Politics

Council rates increase slows just as planned CAPEX accelerates

By Martin Freeth Aug 2025

The rates increase in South Wairarapa District has slowed this year – and at the same time, ratepayer investment in upgrading local infrastructure will be accelerated.

The District Council’s new Long-Term Plan (LTP), starting from 1 July, has a major shift towards more borrowing for infrastructure projects and away from boosting rates each year to help fund capital works in the immediate years ahead.

In the 2025-26 year, ratepayers will pay the council only 4.3% more in total rates compared with the past year – and at the same time, the council plans to boost total debt by at least $10 million to pay for an enlarged capital expenditure (CAPEX) programme focused largely on water services infrastructure.

The LTP includes total CAPEX of $27.7 million in 2025-26 (the current year) and $32.6 million in the next year.  These figures compare with a budgeted average of only $15 million per annum over the five years ended in 2024-25.   

Project delays 

In reality, the council has substantially underspent its CAPEX budgets in recent years. This has resulted in big “carryovers” from one year to the next, and in major delays in upgrading and renewing town water supply and wastewater systems.

The new LTP points to a major catchup on these projects this year and in 2026-27. A planned $36 million in waters CAPEX in those two years is 3 times more than actual investment made during the four years from July 2021 to June 2024.  

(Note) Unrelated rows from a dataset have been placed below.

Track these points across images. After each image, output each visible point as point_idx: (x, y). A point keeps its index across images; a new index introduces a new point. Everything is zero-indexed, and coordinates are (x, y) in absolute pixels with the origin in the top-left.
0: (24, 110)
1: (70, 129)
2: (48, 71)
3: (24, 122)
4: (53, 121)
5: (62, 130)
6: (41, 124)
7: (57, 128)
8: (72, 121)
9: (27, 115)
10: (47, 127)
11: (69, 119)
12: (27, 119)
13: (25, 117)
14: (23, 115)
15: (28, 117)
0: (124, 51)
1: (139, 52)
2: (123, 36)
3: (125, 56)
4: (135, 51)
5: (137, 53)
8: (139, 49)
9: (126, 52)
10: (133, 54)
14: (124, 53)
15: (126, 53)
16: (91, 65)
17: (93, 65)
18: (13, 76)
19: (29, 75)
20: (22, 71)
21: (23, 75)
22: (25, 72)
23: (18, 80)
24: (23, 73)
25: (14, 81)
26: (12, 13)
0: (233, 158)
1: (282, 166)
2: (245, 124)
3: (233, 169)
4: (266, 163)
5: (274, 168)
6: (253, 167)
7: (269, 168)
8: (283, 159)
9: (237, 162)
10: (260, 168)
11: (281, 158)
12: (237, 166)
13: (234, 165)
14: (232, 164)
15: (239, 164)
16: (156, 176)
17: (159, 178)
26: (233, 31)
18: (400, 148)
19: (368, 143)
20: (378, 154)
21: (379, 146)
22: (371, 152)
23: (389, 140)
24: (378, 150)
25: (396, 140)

Council financial statements for those four years show total CAPEX on waters of only $12 million. Over the same period, there was a cumulative increase of 66% in total rates paid – and this was before the budgeted 14.7% rates increase for the latest year, 2024-25.

The council’s next report will be released this October, with disclosure then on how much of
2024-25’s planned CAPEX – a high $29 million – was actually spent. The most recently available monthly financial report (February 2025) points to continued substantial underspending.

Higher rates

South Wairarapa’s waters infrastructure investment might not have run to plan but substantial higher rates have certainly been paid since 2021.  Ratepayers might wonder how much of that was necessary – and what will come next as CAPEX finally looks to be shifting up a gear. 

Certainly, higher rates income has enabled the council to pay off short-term loans and keep its total debt relatively low – and of course, to significantly increase its operating expenditure from year to year.

The LTP shows a planned leap in council borrowing in the current year, to $56.6 million by next 30 June.  That will be up from an actual $26.9 million at 30 June 2024 and from whatever debt level is reported for 2024-25. It was budgeted at $46.8 million but the actual CAPEX trend suggests additional borrowing will not have run that high.

There is another major shift coming in council financing when waters infrastructure is transferred into a new Wairarapa-Tararua entity on 1 July 2027. The LTP forecasts foresees CAPEX of over $90 million in the seven years thereafter.